In the past 15 years or so–and maybe even longer–the idea of a band with a distinct, can’t-mistake-them sound has eroded. With the tidal wave of music at our disposal and the amount of like-minded bands popping up like a rapidly spreading rash, homogenization has become the rule, and the era of the unique performer has died a slow, painful death.
That is what makes bands such as Occultation so special. They don’t exactly have a swelling resume quite yet (their debut “Three & Seven” only dropped in 2012), but already they have mastered their own sound and personality, and there is no confusing them with any other band in metal.
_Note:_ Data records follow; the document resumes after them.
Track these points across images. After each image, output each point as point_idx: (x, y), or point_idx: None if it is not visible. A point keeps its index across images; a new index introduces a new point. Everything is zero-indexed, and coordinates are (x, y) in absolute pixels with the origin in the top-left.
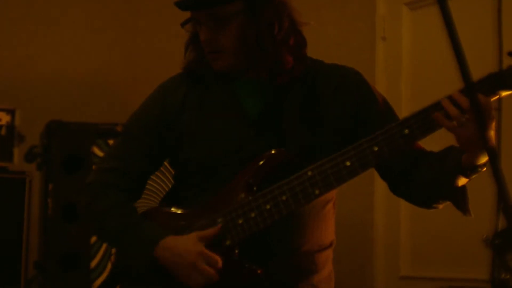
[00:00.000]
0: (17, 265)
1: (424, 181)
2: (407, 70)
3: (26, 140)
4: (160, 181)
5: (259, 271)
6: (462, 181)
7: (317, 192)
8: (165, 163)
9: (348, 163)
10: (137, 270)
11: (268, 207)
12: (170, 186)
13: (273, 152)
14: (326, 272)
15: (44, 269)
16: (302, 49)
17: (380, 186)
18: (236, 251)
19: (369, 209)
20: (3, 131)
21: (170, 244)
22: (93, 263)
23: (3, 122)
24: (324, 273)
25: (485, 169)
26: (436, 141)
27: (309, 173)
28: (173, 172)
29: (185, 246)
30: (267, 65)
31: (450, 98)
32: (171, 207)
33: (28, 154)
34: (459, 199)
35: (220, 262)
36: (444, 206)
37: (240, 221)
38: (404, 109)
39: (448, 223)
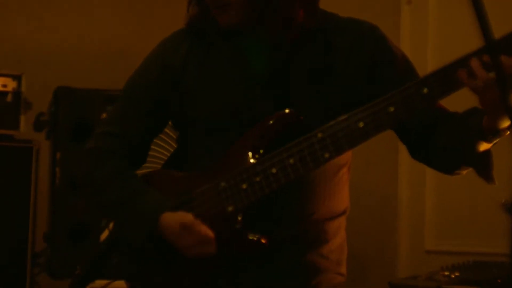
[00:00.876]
0: (24, 238)
1: (444, 145)
2: (433, 36)
3: (34, 107)
4: (165, 145)
5: (263, 241)
6: (484, 145)
7: (326, 155)
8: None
9: (361, 125)
10: (136, 242)
11: (274, 171)
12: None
13: (281, 112)
14: (338, 241)
15: (53, 241)
16: (315, 1)
17: (405, 156)
18: (239, 219)
19: (393, 181)
20: (9, 98)
21: (168, 221)
22: (104, 235)
23: (9, 88)
24: (335, 243)
25: (508, 133)
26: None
27: (319, 135)
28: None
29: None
30: (276, 19)
31: (476, 55)
32: (173, 170)
33: (36, 122)
34: (482, 165)
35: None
36: (471, 177)
37: (244, 186)
38: None
39: (475, 195)
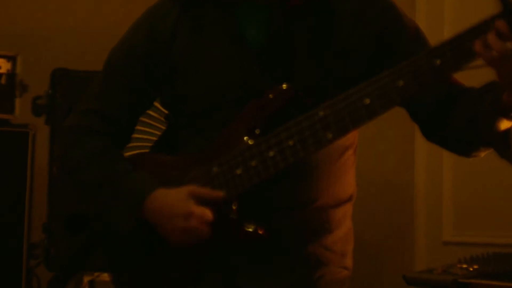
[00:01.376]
0: (20, 227)
1: (460, 123)
2: (449, 17)
3: (30, 90)
4: (154, 124)
5: (260, 231)
6: (504, 123)
7: (329, 136)
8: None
9: (367, 101)
10: (121, 230)
11: (271, 154)
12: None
13: (279, 88)
14: (343, 231)
15: (51, 231)
16: None
17: (421, 143)
18: (234, 207)
19: (410, 168)
20: (3, 80)
21: (157, 201)
22: None
23: (3, 70)
24: (339, 233)
25: None
26: None
27: (321, 113)
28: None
29: (171, 204)
30: None
31: (492, 22)
32: (161, 154)
33: (34, 107)
34: (503, 145)
35: (210, 216)
36: (491, 164)
37: (239, 171)
38: None
39: (496, 183)
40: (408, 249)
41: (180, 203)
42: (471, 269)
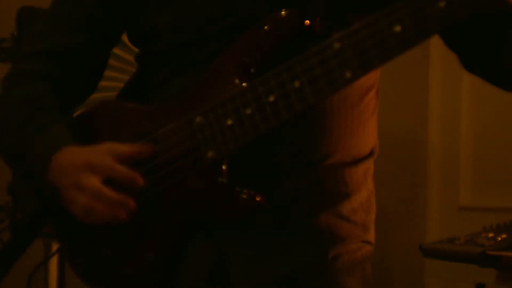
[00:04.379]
0: None
1: None
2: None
3: None
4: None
5: (258, 198)
6: None
7: (348, 75)
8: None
9: (397, 29)
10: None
11: (272, 99)
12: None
13: (278, 14)
14: (364, 195)
15: (16, 193)
16: None
17: (436, 94)
18: (224, 168)
19: (422, 125)
20: None
21: (65, 159)
22: None
23: None
24: (359, 198)
25: None
26: None
27: (336, 45)
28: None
29: (81, 160)
30: None
31: None
32: (130, 102)
33: None
34: None
35: (138, 181)
36: None
37: (230, 122)
38: None
39: None
40: (420, 215)
41: (95, 157)
42: (500, 239)
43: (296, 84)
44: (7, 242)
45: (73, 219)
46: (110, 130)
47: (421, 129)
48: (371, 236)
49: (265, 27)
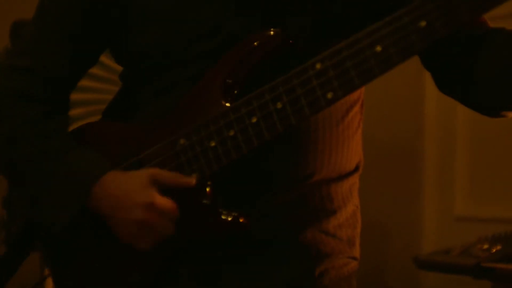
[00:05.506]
0: None
1: (490, 73)
2: None
3: None
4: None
5: (241, 220)
6: None
7: (329, 95)
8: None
9: (378, 49)
10: (61, 224)
11: (254, 120)
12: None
13: (262, 34)
14: (349, 210)
15: (11, 207)
16: None
17: (432, 102)
18: (208, 189)
19: (418, 134)
20: None
21: (108, 188)
22: None
23: None
24: (345, 213)
25: None
26: None
27: (318, 65)
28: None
29: (129, 191)
30: None
31: None
32: (115, 122)
33: None
34: None
35: (175, 209)
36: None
37: (213, 143)
38: None
39: None
40: (415, 224)
41: (138, 190)
42: (494, 250)
43: (278, 105)
44: (1, 256)
45: (64, 240)
46: (96, 151)
47: (417, 138)
48: (357, 251)
49: (248, 46)
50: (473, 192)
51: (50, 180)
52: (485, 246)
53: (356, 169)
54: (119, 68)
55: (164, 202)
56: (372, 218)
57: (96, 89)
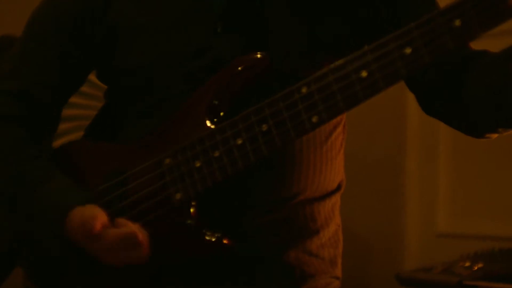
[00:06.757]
0: None
1: (476, 94)
2: None
3: None
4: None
5: (225, 241)
6: None
7: (315, 119)
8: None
9: (364, 74)
10: (45, 250)
11: (239, 142)
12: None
13: (248, 57)
14: (331, 229)
15: None
16: None
17: (414, 121)
18: (192, 210)
19: (400, 151)
20: None
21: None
22: None
23: None
24: (328, 233)
25: None
26: None
27: (304, 89)
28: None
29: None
30: None
31: None
32: (99, 141)
33: None
34: None
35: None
36: (494, 146)
37: (198, 164)
38: None
39: (498, 167)
40: (397, 241)
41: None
42: (476, 268)
43: (264, 127)
44: None
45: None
46: (79, 171)
47: (399, 155)
48: (339, 271)
49: (235, 69)
50: (455, 209)
51: (32, 209)
52: (467, 264)
53: (338, 188)
54: (103, 85)
55: (120, 231)
56: (354, 235)
57: (80, 105)
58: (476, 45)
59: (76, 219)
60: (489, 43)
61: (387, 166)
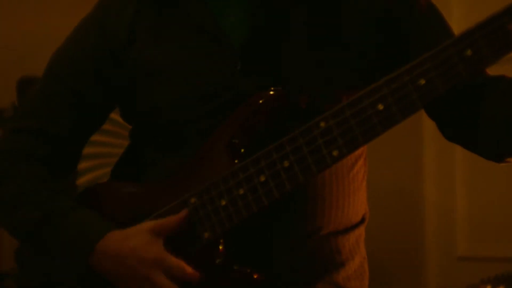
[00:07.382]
0: None
1: (495, 120)
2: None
3: None
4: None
5: (255, 276)
6: None
7: (335, 153)
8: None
9: (380, 107)
10: (64, 284)
11: (263, 179)
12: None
13: (266, 93)
14: (357, 262)
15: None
16: None
17: (430, 148)
18: (220, 248)
19: (418, 177)
20: None
21: (112, 246)
22: None
23: None
24: (354, 265)
25: None
26: None
27: (322, 124)
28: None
29: (134, 249)
30: None
31: None
32: (124, 182)
33: (0, 120)
34: None
35: (187, 270)
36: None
37: (224, 202)
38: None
39: None
40: (418, 266)
41: (144, 247)
42: None
43: (286, 163)
44: None
45: None
46: (106, 214)
47: (417, 180)
48: None
49: (251, 107)
50: (474, 232)
51: (54, 243)
52: (488, 287)
53: (362, 220)
54: (125, 123)
55: (173, 259)
56: (375, 262)
57: (102, 143)
58: (493, 70)
59: (110, 248)
60: (507, 68)
61: (405, 192)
Their psychedelic, doomy, atmospheric sound is so difficult to pinpoint, because there is so much going on in their music and so many influences at work. Friends with opposing music viewpoints, one awash in early Sabbath and Mercyful Fate, the other a devout follower of the Cure and Sioxsie and the Banshees, could unite and find spiritual middle ground with this band and their enthralling second record “Silence in the Ancestral House.” Comprised of guitarist E.M. (also of black metal orb weavers Negative Plane) bassist A.L.., and absolutely commanding vocalist/drummer V.B., this band has created something very special and quite dark in their time together. That pays huge dividends on this second record, an album that deserves to be heard in the pitch black if your mind can handle the psychotic horror of it all.
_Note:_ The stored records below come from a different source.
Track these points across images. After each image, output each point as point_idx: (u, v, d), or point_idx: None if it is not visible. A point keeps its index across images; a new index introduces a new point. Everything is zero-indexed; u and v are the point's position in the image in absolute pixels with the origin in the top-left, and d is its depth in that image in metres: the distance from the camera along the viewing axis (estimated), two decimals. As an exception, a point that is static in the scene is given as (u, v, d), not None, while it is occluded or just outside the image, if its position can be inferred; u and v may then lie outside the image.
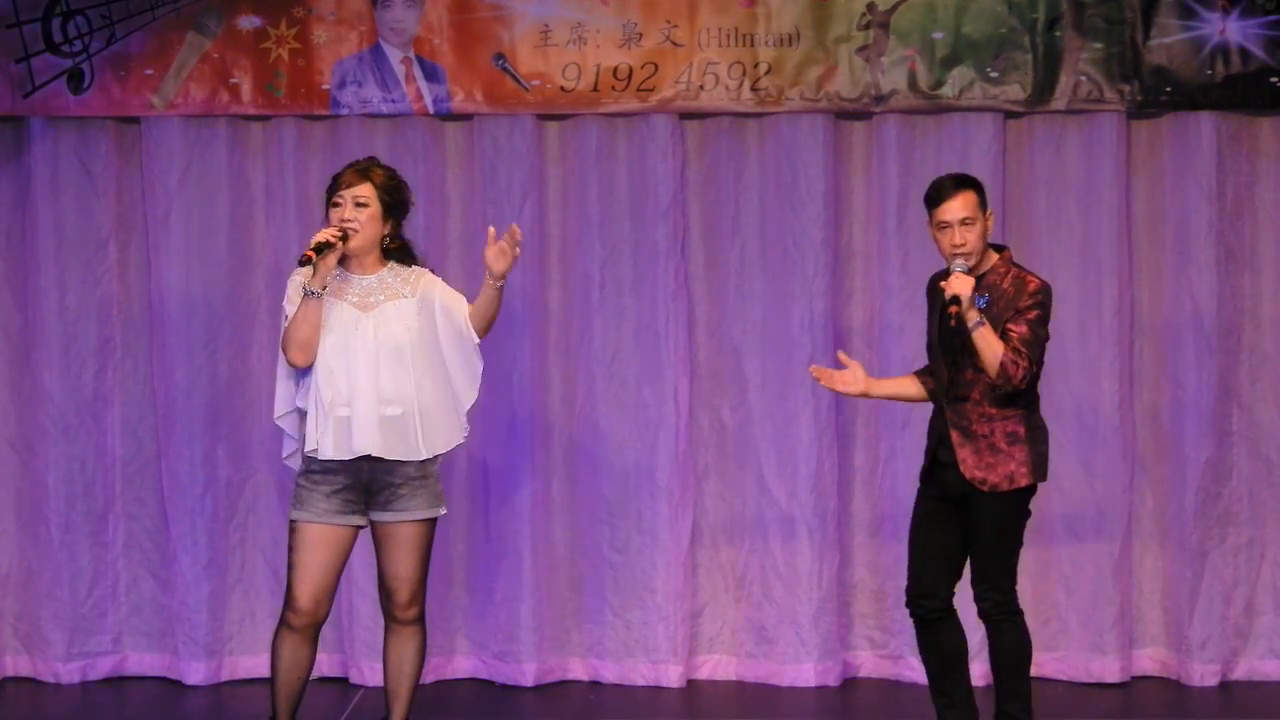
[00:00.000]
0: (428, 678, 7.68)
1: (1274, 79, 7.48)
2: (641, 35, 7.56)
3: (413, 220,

That’s another thing that makes this record so fascinating, morbid, and magical. It sounds like it is soundtracking a ritual or séance. It doesn’t sound inspired by those activities. It sounds like it is interpreting dark spiritual actions going on at that very moment, with minds wandering beyond the limits of this plane of existence. It’s easy to say the music is perfect for this time of the year (not that it’s stopped me in the past), but it really is. It’s gorgeous, haunting, dangerous, and born of fire. And just to go back to V.B.’s work, she is absolutely on top of her game. Every word that comes from her mouth, every ghostly line takes you prisoner and pulls you into a world you probably never have explored before. She’ll give you chills and seduce you, and there is no other choice than submit to her call. Oh, another interesting fact is Kurt Ballou produced this one at his Godcity Studios, standing as the most unique recording that’s ever marked his resume.
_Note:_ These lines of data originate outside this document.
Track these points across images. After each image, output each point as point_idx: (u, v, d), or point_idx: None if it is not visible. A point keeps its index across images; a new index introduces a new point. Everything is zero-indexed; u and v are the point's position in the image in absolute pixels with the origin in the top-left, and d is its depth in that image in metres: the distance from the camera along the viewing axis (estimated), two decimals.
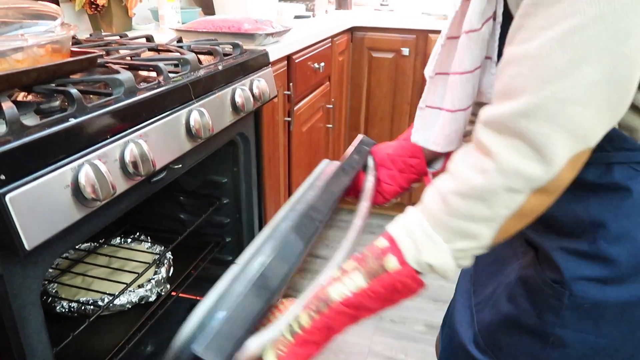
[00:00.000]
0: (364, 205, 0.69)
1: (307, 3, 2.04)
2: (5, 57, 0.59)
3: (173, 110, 0.78)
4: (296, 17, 1.92)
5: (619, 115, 0.47)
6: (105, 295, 0.97)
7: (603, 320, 0.57)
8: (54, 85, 0.66)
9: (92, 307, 0.94)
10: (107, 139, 0.64)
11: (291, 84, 1.46)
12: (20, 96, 0.69)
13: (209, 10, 1.83)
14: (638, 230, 0.54)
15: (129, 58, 0.89)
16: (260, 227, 1.25)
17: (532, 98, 0.45)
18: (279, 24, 1.31)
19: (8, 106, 0.55)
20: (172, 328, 0.72)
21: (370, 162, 0.78)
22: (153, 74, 0.87)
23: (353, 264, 0.54)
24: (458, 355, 0.74)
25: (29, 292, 0.57)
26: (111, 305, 0.98)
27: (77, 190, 0.58)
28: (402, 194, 0.79)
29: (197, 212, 1.19)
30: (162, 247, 1.19)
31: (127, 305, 1.01)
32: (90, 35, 1.20)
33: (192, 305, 1.09)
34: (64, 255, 1.10)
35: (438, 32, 0.69)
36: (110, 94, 0.70)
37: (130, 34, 1.22)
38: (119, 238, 1.20)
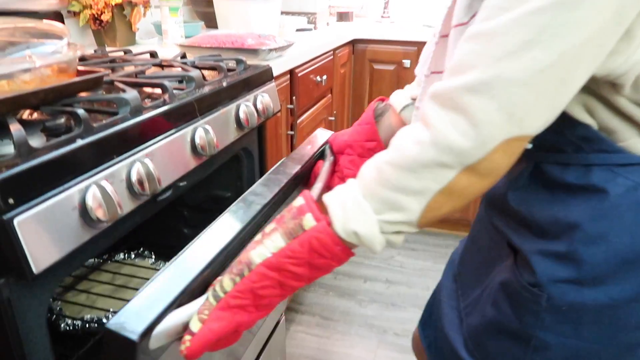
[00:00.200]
0: (317, 186, 0.69)
1: (308, 16, 2.05)
2: (13, 79, 0.59)
3: (179, 128, 0.78)
4: (298, 30, 1.93)
5: (556, 110, 0.47)
6: (110, 313, 0.97)
7: (582, 323, 0.57)
8: (60, 105, 0.67)
9: (96, 325, 0.94)
10: (114, 158, 0.64)
11: (294, 97, 1.47)
12: (26, 114, 0.69)
13: (211, 23, 1.84)
14: (614, 232, 0.54)
15: (134, 76, 0.89)
16: None
17: (481, 74, 0.45)
18: (282, 39, 1.31)
19: (16, 128, 0.55)
20: None
21: (327, 150, 0.81)
22: (158, 90, 0.87)
23: (273, 225, 0.54)
24: (446, 358, 0.74)
25: (35, 315, 0.57)
26: None
27: (84, 212, 0.57)
28: None
29: (201, 226, 1.18)
30: (166, 263, 1.18)
31: None
32: (95, 51, 1.20)
33: None
34: None
35: None
36: (116, 113, 0.70)
37: (134, 49, 1.22)
38: (123, 254, 1.20)
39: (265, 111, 1.05)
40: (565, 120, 0.53)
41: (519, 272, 0.61)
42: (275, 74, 1.18)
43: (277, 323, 1.39)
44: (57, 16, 1.27)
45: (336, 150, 0.81)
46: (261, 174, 1.19)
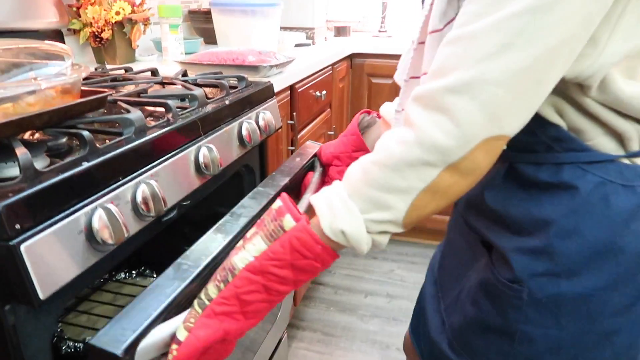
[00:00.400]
0: (307, 196, 0.69)
1: (306, 31, 2.06)
2: (18, 101, 0.59)
3: (183, 147, 0.78)
4: (297, 45, 1.93)
5: (531, 110, 0.49)
6: None
7: (561, 314, 0.59)
8: (65, 127, 0.66)
9: None
10: (119, 180, 0.63)
11: (294, 113, 1.47)
12: (27, 134, 0.68)
13: (210, 39, 1.85)
14: (585, 226, 0.57)
15: (137, 95, 0.89)
16: None
17: (462, 75, 0.47)
18: (282, 55, 1.32)
19: (22, 152, 0.54)
20: None
21: (317, 162, 0.83)
22: (161, 108, 0.87)
23: (253, 230, 0.54)
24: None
25: (40, 340, 0.56)
26: None
27: (90, 235, 0.57)
28: None
29: None
30: None
31: None
32: (96, 69, 1.20)
33: None
34: None
35: None
36: (121, 134, 0.69)
37: (134, 66, 1.22)
38: (124, 273, 1.19)
39: (267, 128, 1.05)
40: (537, 122, 0.55)
41: (497, 270, 0.63)
42: (275, 90, 1.18)
43: (280, 340, 1.38)
44: (57, 34, 1.27)
45: (325, 162, 0.83)
46: None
Simply titled opener “Intro” sets the stage nicely, with chimes and bells ringing out and the guitar work ramping up and leading into “The First of the Last.” This track is situated in a particularly dark melody, with guitar lines buzzing and the band loading their cauldron with mud and guts. The vocals vibrate over the horror, like a strange voice summoning you in the night, while as the song reaches its conclusion, things speed up, there are words of weird premonitions, and you’re carried right over the bloody finish line. “Laughter in the Halls of Madness” is perfectly named and engages you right away, with guitars you can’t help but blindly follow and an incredibly engaging, classically dark composition. The band launches into a furious gallop that tramples over old Iron Maiden and Mercyful Fate territory, and satisfyingly so, while the singing seems ritualistic. “All Hallow’s Fire” spills organs into the scene, with fiery melodies that should make you feel uncomfortable and in danger. There are great, smoky passages that refuse to leave your bloodstream, and as usual, V.B.’s singing bewitches and makes you feel like you might freeze to death.
“The Place Behind the Sky” is a 7:14 trip into complete mental submission, with the band making you feel like you’re able to push beyond the earthly realm and into somewhere previously unexplored. The guitars are spindly and later absolutely fire-breathing, while V.B. is in complete control telling her tale, pushing off into the cosmos, and paving a path for the guitars to charge up once more and stomp a dagger into the end of the track. This is a must-hear piece. “The Dream Tide” is a heavier track, with guitars snaking through the thing, evil sentiments afoot, and amazing interaction between E.M.’s melodies and V.B.’s expressive emotion. It’s an awesome piece where everyone’s psyches are totally aligned. “Intermission” is a brief, tranquil bridge that leads to “Forever Hereafter,” an elegant, spooky song that has really intense vocals and a tempo that speeds up as it leads into the chorus. In fact, things gets ever faster as the song goes on, adding a new edge to the band’s style and proving they’re willing to steamroll you if the situation calls for it. The 8:25 closing title cut has a gentler feel at the beginning, with even V.B.’s voice sounding lush and calming. But that doesn’t last, as the song breaks open into something of a psychedelic lullaby and then keeps swirling and gaining steam from there. The song is arresting and luring, with the vocals returning to their entrancing power, the bass pounding harder underneath, and the track eventually bleeding away into the night, leaving a sticky trail behind.
Occultation’s trademark sound and natural progression into darker realms make “Silence in the Ancestral House” a real step ahead for the band and one that could earn them more loyal followers. They have a way of getting inside you and haunting you wholly, leaving you cowering in a corner, begging for the mercy of light. It’s not a put on. It’s the real thing. This band has cornered the market on dark, mind-altering doom, and they’re a group whose music you need to engage with if you want to journey into the darkest regions of existence and beyond.